La participation à l’assemblée extraordinaire du 23 octobre sera un élément clé. Comme le relevait Reuters, 62% des actions étaient représentées lors de l’assemblée ordinaire de ce printemps. Selon Florian Schuhbauer, cofondateur d’Active Ownership Capital, 65 à 75% des droits de vote devraient être représentés lors de l’assemblée générale extraordinaire. «Si 40% des voix s’expriment contre la transaction, cela suffira», affirmait-il en septembre.

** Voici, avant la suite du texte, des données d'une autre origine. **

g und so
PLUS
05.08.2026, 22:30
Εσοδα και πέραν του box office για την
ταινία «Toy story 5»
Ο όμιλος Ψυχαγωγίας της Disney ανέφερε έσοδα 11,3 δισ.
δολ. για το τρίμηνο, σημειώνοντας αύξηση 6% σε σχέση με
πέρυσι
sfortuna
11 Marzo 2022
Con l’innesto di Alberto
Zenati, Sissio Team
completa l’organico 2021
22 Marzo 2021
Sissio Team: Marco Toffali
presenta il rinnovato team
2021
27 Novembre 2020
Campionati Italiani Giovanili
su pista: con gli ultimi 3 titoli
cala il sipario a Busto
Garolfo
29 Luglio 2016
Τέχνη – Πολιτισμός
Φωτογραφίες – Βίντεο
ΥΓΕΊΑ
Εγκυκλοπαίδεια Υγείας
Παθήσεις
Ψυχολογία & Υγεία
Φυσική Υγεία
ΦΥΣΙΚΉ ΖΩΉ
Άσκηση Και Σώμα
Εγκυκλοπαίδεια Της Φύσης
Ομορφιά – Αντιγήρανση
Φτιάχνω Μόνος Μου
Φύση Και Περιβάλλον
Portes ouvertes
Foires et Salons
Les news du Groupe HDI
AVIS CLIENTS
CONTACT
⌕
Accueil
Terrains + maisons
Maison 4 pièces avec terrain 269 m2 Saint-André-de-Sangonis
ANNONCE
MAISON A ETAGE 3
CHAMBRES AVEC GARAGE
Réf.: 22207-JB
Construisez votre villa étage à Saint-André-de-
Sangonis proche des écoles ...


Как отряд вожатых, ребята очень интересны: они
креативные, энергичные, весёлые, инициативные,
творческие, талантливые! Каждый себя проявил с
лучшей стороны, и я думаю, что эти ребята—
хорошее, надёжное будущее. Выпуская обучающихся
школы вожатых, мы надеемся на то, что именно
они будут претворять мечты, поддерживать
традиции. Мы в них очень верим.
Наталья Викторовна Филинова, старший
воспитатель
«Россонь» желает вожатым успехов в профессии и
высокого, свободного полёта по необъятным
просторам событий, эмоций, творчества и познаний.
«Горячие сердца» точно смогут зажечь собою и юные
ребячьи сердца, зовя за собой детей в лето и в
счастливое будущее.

Le geste effectué le 30 septembre par Sunrise a été jugé insuffisant par les actionnaires opposés au rachat d’UPC. L’opérateur avait alors décidé de réduire l’augmentation de capital – initialement fixée à 4,1 milliards de francs – à 2,8 milliards. Le but: éviter que des actionnaires ne souhaitant pas participer à l’opération soient dilués. «Tout cela ne répond pas aux préoccupations concernant le prix payé», estimait un analyste de Jefferies dans une note. «La probabilité que l’accord soit adopté a clairement augmenté par rapport aux 60% que nous avions estimés dans notre rapport du 9 septembre.» Verdict dans deux semaines.


COMMENTAIRE

Sunrise a tout à prouver

Aujourd’hui, aucun opérateur ne peut travailler en Suisse sans signer de contrat avec Swisscom. Salt emploie ses lignes de fibre optique, UPC utilise son réseau de téléphonie mobile, Sunrise lui loue des lignes de cuivre… Dès lors, la perspective de disposer, face à Swisscom, d’un opérateur totalement indépendant est alléchante. Posséder son propre réseau est capital dans le monde des télécoms. La combinaison entre le réseau fixe d’UPC et le réseau mobile de Sunrise, en y ajoutant des tronçons de fibre que possèdent les deux sociétés, pourrait permettre de créer un acteur solide face à Swisscom.

Mais le conditionnel est de mise. Car, du point de vue des consommateurs, rien ne garantit que ce nouveau Sunrise voudra s’attaquer frontalement à l’opérateur historique. Il faudra d’abord compter sur une période d’environ trois ans durant laquelle l’opérateur sera totalement accaparé par l’absorption d’un concurrent qui dispose d’une technologie – le câble coaxial – différente des siennes. En parallèle, Sunrise devra continuer à développer son réseau 5G dans un environnement difficile.

Ensuite, une fois la fusion digérée, voudra-t-il être agressif, tant sur les prix que sur les nouveaux services? A voir. Car même si UPC perd des clients depuis plusieurs années, il restait agressif sur les tarifs. Il va disparaître au profit d’un Sunrise qui sera sans doute davantage obnubilé par la rémunération de ses actionnaires que préoccupé par le lancement d’une guerre commerciale avec Swisscom. A Olaf Swantee, directeur de Sunrise, de nous donner tort. A. S.